§ Dataset entries
>>>
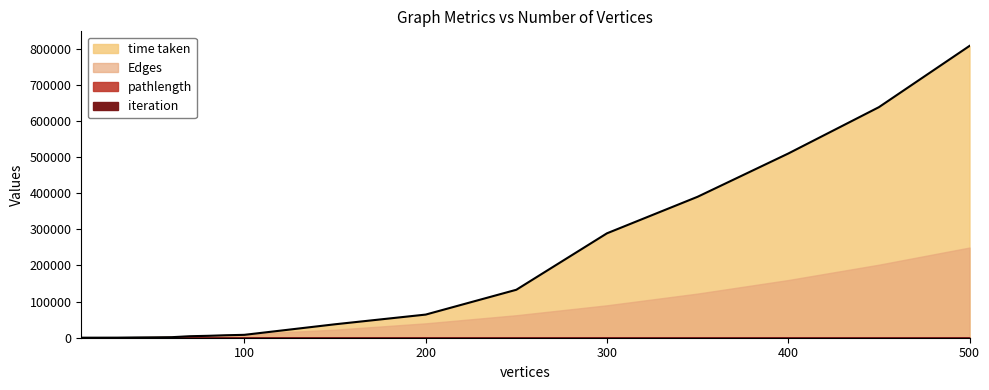

How many pathlength values are between 5 and 8?

15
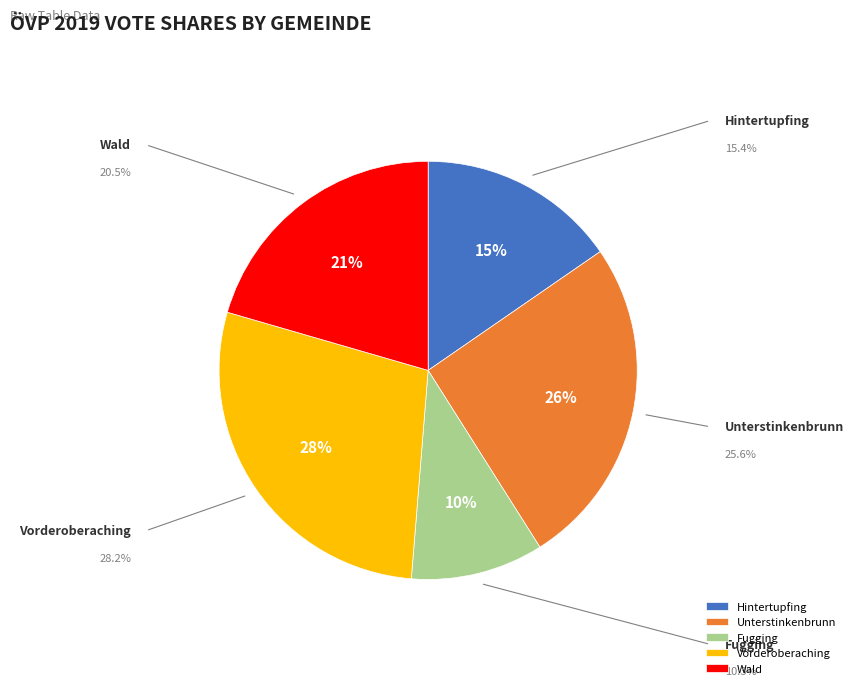

Combined, what portion of the pie is Unterstinkenbrunn and Hintertupfing?

41.0%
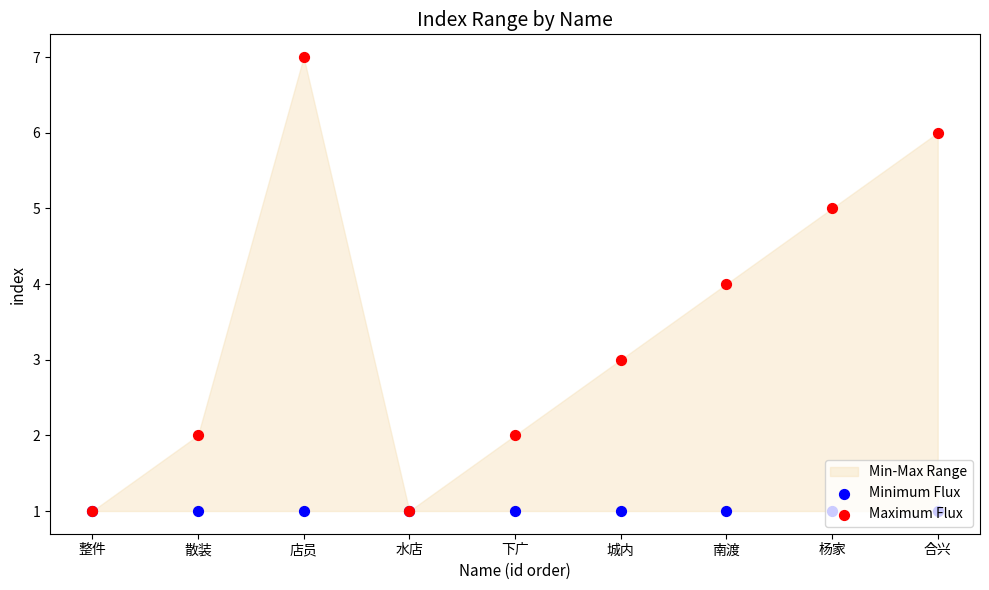

At how many categories does at least one series exceed 5?

2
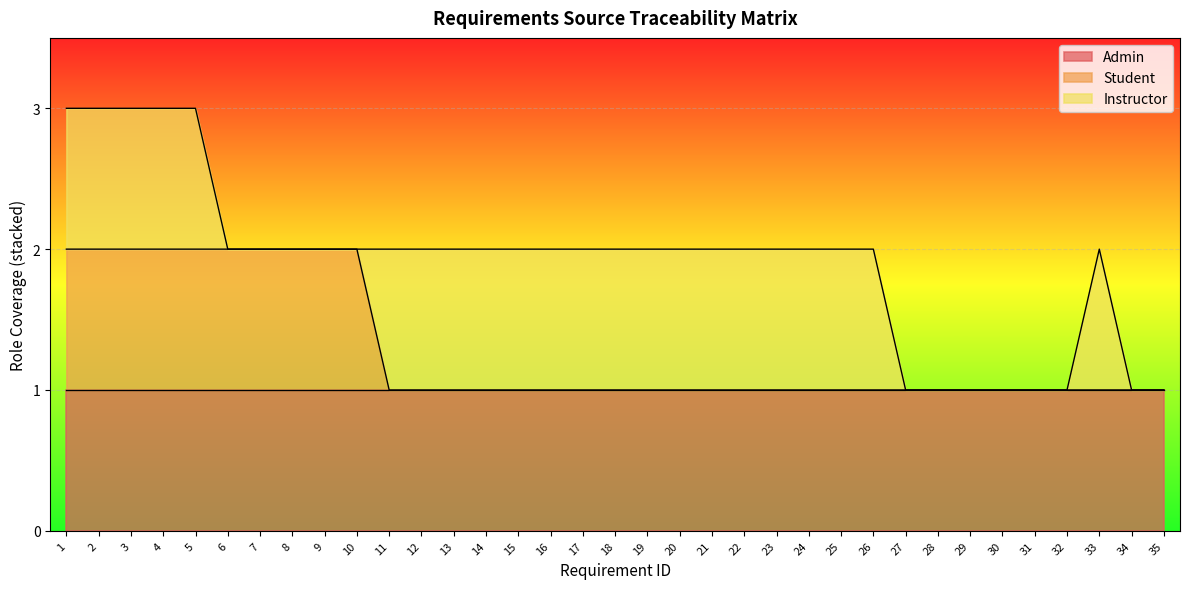

Reading left to right, what are all the values shown in this chart?

Admin: 1	1	1	1	1	1	1	1	1	1	1	1	1	1	1	1	1	1	1	1	1	1	1	1	1	1	1	1	1	1	1	1	1	1	1
Student: 1	1	1	1	1	1	1	1	1	1	0	0	0	0	0	0	0	0	0	0	0	0	0	0	0	0	0	0	0	0	0	0	0	0	0
Instructor: 1	1	1	1	1	0	0	0	0	0	1	1	1	1	1	1	1	1	1	1	1	1	1	1	1	1	0	0	0	0	0	0	1	0	0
<<<
§ Aim of the task
Convert every line of the listing above into a JSON list of strings, one string per line, with blank lines dropped. Leave the pictures out.

§ Response box
[
  "How many pathlength values are between 5 and 8?",
  "15",
  "Combined, what portion of the pie is Unterstinkenbrunn and Hintertupfing?",
  "41.0%",
  "At how many categories does at least one series exceed 5?",
  "2",
  "Reading left to right, what are all the values shown in this chart?",
  "Admin: 1\t1\t1\t1\t1\t1\t1\t1\t1\t1\t1\t1\t1\t1\t1\t1\t1\t1\t1\t1\t1\t1\t1\t1\t1\t1\t1\t1\t1\t1\t1\t1\t1\t1\t1",
  "Student: 1\t1\t1\t1\t1\t1\t1\t1\t1\t1\t0\t0\t0\t0\t0\t0\t0\t0\t0\t0\t0\t0\t0\t0\t0\t0\t0\t0\t0\t0\t0\t0\t0\t0\t0",
  "Instructor: 1\t1\t1\t1\t1\t0\t0\t0\t0\t0\t1\t1\t1\t1\t1\t1\t1\t1\t1\t1\t1\t1\t1\t1\t1\t1\t0\t0\t0\t0\t0\t0\t1\t0\t0"
]